Many breast cancer specialists feel the FISH test is more accurate than the immunohistochemistry test.

HER2-positive cancers can be treated with drugs that target the HER2/neu protein, such as trastuzumab (Herceptin) and lapatinib (Tykerb). See the section, "How Is Breast Cancer Treated?" for more information on these drugs.

Tests of Ploidy and Cell Proliferation Rate

The ploidy of cancer cells refers to the amount of DNA they contain. If there's a normal amount of DNA in the cells, they are said to be diploid. If the amount is abnormal, then the cells are described as aneuploid. Although tests of ploidy may help determine prognosis, they rarely change treatment and are considered optional. They are not usually recommended as part of a routine breast cancer work-up. Different methods can be used to measure ploidy:

  • Flow cytometry uses lasers and computers to measure the amount of DNA in cancer cells suspended in liquid as they flow past the laser beam. 
  • Image cytometry uses computers to analyze digital images of the cells from a microscope slide.

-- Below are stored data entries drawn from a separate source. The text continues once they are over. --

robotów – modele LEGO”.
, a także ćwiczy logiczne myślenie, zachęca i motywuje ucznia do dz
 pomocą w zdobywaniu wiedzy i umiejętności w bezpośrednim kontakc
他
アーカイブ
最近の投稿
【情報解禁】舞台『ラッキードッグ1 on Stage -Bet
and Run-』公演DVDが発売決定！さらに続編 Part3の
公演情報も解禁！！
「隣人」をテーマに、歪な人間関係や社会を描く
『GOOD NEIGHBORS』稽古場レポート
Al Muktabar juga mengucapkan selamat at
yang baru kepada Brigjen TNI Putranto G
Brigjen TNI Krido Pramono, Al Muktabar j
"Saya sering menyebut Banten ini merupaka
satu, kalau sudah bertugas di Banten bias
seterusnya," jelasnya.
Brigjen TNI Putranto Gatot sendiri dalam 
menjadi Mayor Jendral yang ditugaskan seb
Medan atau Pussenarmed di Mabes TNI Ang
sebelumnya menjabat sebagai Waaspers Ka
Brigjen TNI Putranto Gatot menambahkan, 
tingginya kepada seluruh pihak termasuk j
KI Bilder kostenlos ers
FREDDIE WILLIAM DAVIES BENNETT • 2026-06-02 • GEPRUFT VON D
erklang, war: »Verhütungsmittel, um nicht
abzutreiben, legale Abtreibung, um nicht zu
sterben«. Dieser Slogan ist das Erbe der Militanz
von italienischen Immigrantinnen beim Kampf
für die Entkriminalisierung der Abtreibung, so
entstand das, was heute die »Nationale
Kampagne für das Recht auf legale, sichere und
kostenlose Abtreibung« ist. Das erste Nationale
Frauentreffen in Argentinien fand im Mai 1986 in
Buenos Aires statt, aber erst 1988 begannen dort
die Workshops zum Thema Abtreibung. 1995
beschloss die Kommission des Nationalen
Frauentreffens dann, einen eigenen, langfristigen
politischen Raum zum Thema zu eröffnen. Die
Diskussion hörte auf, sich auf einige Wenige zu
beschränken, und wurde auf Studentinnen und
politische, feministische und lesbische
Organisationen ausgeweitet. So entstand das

Flow cytometry can also measure the S-phase fraction, which is the percentage of cells in a sample that are replicating (copying) their DNA. DNA replication means that the cell is getting ready to divide into 2 new cells. The rate of cancer cell division can also be estimated by a Ki-67 test, which identifies cells in the S-phase, as well as cells getting ready to replicate DNA, cells that have just completed DNA replication, and cells in the process of dividing. A high S-phase fraction or Ki-67 labeling index means that the cancer cells are dividing more rapidly, which indicates a more aggressive cancer.

Tests of Gene Patterns

Researchers have found that looking at the patterns of a number of genes at the same time can help predict whether or not an early stage breast cancer is likely to come back after initial treatment. This can help when deciding whether additional (adjuvant) treatment such as chemotherapy might be helpful in women with an estrogen receptor-positive breast cancer who are going to be taking a hormone therapy such as tamoxifen after initial surgical treatment. Two such tests (Oncotype DXTM and MammaPrint®), which look at different sets of genes, are now available. While some doctors are using them to make decisions as to whether or not to offer chemotherapy, others are waiting for more research to prove they are helpful. Large clinical trials of these tests are now under way.